[Start of Attachment]

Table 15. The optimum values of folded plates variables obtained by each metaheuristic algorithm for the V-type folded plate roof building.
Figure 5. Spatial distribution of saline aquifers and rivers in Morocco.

[End of Attachment]
[Start of Attachment]

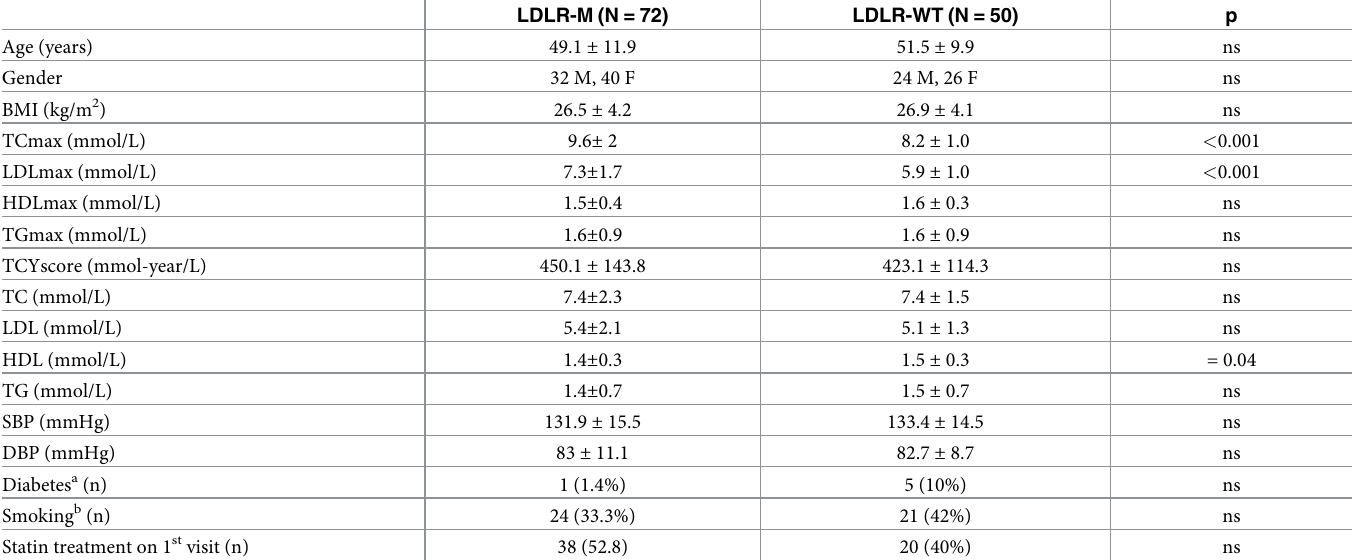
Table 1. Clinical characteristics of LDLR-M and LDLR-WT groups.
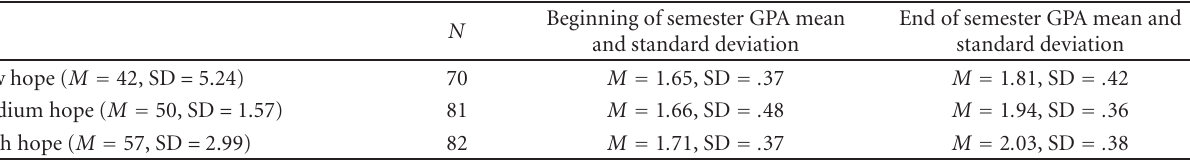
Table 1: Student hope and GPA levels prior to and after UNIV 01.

[End of Attachment]

• [What this task involves] Pull every line containing "Table" out of the records.

• [Answer box]
Table 15. The optimum values of folded plates variables obtained by each metaheuristic algorithm for the V-type folded plate roof building.
Table 1. Clinical characteristics of LDLR-M and LDLR-WT groups.
Table 1: Student hope and GPA levels prior to and after UNIV 01.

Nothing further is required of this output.